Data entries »
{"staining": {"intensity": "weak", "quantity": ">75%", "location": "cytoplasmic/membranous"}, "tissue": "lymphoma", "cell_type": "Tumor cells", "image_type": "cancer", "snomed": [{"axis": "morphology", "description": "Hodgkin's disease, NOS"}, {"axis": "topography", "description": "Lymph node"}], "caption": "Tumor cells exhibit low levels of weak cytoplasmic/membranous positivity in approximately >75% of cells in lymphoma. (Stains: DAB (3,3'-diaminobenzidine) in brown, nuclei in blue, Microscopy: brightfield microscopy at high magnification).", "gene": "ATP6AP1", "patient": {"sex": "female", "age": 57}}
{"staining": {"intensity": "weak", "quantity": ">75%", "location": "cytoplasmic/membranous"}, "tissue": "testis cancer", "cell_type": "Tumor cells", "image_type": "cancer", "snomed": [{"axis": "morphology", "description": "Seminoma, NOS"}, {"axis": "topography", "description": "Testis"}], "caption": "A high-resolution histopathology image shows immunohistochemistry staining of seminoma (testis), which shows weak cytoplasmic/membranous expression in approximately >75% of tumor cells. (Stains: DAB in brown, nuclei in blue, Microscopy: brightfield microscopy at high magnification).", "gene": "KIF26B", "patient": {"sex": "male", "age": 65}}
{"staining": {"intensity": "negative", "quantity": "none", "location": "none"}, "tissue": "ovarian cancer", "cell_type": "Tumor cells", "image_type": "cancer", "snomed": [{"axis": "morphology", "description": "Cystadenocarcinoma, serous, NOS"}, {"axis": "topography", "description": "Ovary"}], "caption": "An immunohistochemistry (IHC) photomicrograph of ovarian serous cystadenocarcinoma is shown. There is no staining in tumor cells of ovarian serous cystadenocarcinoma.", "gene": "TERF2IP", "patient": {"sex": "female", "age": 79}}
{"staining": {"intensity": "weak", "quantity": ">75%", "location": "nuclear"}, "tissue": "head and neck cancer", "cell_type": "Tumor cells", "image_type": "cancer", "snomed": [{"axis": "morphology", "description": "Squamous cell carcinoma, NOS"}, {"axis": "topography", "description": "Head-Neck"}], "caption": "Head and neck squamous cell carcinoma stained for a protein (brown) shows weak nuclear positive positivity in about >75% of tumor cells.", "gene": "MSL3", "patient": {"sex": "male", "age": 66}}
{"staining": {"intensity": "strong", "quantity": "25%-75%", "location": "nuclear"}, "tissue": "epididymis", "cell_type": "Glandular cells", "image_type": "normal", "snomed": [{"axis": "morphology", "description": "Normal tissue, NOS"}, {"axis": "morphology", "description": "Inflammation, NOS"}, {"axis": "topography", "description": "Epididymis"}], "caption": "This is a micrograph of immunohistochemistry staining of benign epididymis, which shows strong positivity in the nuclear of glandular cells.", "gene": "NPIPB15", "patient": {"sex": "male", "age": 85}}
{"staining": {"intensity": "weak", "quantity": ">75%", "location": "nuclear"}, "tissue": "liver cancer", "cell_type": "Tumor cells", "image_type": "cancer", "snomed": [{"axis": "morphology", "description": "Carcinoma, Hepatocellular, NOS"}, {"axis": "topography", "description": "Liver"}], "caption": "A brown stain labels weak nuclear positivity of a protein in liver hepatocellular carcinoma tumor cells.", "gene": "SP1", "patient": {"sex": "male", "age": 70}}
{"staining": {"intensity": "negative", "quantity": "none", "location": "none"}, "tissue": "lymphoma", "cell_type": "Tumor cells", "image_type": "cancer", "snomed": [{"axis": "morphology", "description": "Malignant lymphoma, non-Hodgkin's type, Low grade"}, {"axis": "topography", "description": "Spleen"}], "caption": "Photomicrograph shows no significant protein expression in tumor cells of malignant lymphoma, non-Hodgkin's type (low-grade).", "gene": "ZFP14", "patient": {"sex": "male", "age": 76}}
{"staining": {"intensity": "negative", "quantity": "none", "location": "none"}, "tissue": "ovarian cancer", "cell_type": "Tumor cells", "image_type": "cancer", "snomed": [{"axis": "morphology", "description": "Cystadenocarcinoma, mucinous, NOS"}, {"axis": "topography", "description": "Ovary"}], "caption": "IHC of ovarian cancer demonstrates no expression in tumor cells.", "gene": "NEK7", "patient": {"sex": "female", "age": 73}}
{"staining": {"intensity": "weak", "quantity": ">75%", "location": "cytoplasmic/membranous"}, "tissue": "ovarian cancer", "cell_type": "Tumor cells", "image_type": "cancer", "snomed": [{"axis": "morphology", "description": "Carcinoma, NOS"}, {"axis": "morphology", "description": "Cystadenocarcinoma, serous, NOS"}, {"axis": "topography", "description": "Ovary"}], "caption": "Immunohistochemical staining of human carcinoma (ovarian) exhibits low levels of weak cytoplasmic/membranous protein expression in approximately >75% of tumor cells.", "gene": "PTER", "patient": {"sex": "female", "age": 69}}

EXERCISE INSTRUCTIONS » All records shown above are to be reproduced without any alteration.

REPLY »
{"staining": {"intensity": "weak", "quantity": ">75%", "location": "cytoplasmic/membranous"}, "tissue": "lymphoma", "cell_type": "Tumor cells", "image_type": "cancer", "snomed": [{"axis": "morphology", "description": "Hodgkin's disease, NOS"}, {"axis": "topography", "description": "Lymph node"}], "caption": "Tumor cells exhibit low levels of weak cytoplasmic/membranous positivity in approximately >75% of cells in lymphoma. (Stains: DAB (3,3'-diaminobenzidine) in brown, nuclei in blue, Microscopy: brightfield microscopy at high magnification).", "gene": "ATP6AP1", "patient": {"sex": "female", "age": 57}}
{"staining": {"intensity": "weak", "quantity": ">75%", "location": "cytoplasmic/membranous"}, "tissue": "testis cancer", "cell_type": "Tumor cells", "image_type": "cancer", "snomed": [{"axis": "morphology", "description": "Seminoma, NOS"}, {"axis": "topography", "description": "Testis"}], "caption": "A high-resolution histopathology image shows immunohistochemistry staining of seminoma (testis), which shows weak cytoplasmic/membranous expression in approximately >75% of tumor cells. (Stains: DAB in brown, nuclei in blue, Microscopy: brightfield microscopy at high magnification).", "gene": "KIF26B", "patient": {"sex": "male", "age": 65}}
{"staining": {"intensity": "negative", "quantity": "none", "location": "none"}, "tissue": "ovarian cancer", "cell_type": "Tumor cells", "image_type": "cancer", "snomed": [{"axis": "morphology", "description": "Cystadenocarcinoma, serous, NOS"}, {"axis": "topography", "description": "Ovary"}], "caption": "An immunohistochemistry (IHC) photomicrograph of ovarian serous cystadenocarcinoma is shown. There is no staining in tumor cells of ovarian serous cystadenocarcinoma.", "gene": "TERF2IP", "patient": {"sex": "female", "age": 79}}
{"staining": {"intensity": "weak", "quantity": ">75%", "location": "nuclear"}, "tissue": "head and neck cancer", "cell_type": "Tumor cells", "image_type": "cancer", "snomed": [{"axis": "morphology", "description": "Squamous cell carcinoma, NOS"}, {"axis": "topography", "description": "Head-Neck"}], "caption": "Head and neck squamous cell carcinoma stained for a protein (brown) shows weak nuclear positive positivity in about >75% of tumor cells.", "gene": "MSL3", "patient": {"sex": "male", "age": 66}}
{"staining": {"intensity": "strong", "quantity": "25%-75%", "location": "nuclear"}, "tissue": "epididymis", "cell_type": "Glandular cells", "image_type": "normal", "snomed": [{"axis": "morphology", "description": "Normal tissue, NOS"}, {"axis": "morphology", "description": "Inflammation, NOS"}, {"axis": "topography", "description": "Epididymis"}], "caption": "This is a micrograph of immunohistochemistry staining of benign epididymis, which shows strong positivity in the nuclear of glandular cells.", "gene": "NPIPB15", "patient": {"sex": "male", "age": 85}}
{"staining": {"intensity": "weak", "quantity": ">75%", "location": "nuclear"}, "tissue": "liver cancer", "cell_type": "Tumor cells", "image_type": "cancer", "snomed": [{"axis": "morphology", "description": "Carcinoma, Hepatocellular, NOS"}, {"axis": "topography", "description": "Liver"}], "caption": "A brown stain labels weak nuclear positivity of a protein in liver hepatocellular carcinoma tumor cells.", "gene": "SP1", "patient": {"sex": "male", "age": 70}}
{"staining": {"intensity": "negative", "quantity": "none", "location": "none"}, "tissue": "lymphoma", "cell_type": "Tumor cells", "image_type": "cancer", "snomed": [{"axis": "morphology", "description": "Malignant lymphoma, non-Hodgkin's type, Low grade"}, {"axis": "topography", "description": "Spleen"}], "caption": "Photomicrograph shows no significant protein expression in tumor cells of malignant lymphoma, non-Hodgkin's type (low-grade).", "gene": "ZFP14", "patient": {"sex": "male", "age": 76}}
{"staining": {"intensity": "negative", "quantity": "none", "location": "none"}, "tissue": "ovarian cancer", "cell_type": "Tumor cells", "image_type": "cancer", "snomed": [{"axis": "morphology", "description": "Cystadenocarcinoma, mucinous, NOS"}, {"axis": "topography", "description": "Ovary"}], "caption": "IHC of ovarian cancer demonstrates no expression in tumor cells.", "gene": "NEK7", "patient": {"sex": "female", "age": 73}}
{"staining": {"intensity": "weak", "quantity": ">75%", "location": "cytoplasmic/membranous"}, "tissue": "ovarian cancer", "cell_type": "Tumor cells", "image_type": "cancer", "snomed": [{"axis": "morphology", "description": "Carcinoma, NOS"}, {"axis": "morphology", "description": "Cystadenocarcinoma, serous, NOS"}, {"axis": "topography", "description": "Ovary"}], "caption": "Immunohistochemical staining of human carcinoma (ovarian) exhibits low levels of weak cytoplasmic/membranous protein expression in approximately >75% of tumor cells.", "gene": "PTER", "patient": {"sex": "female", "age": 69}}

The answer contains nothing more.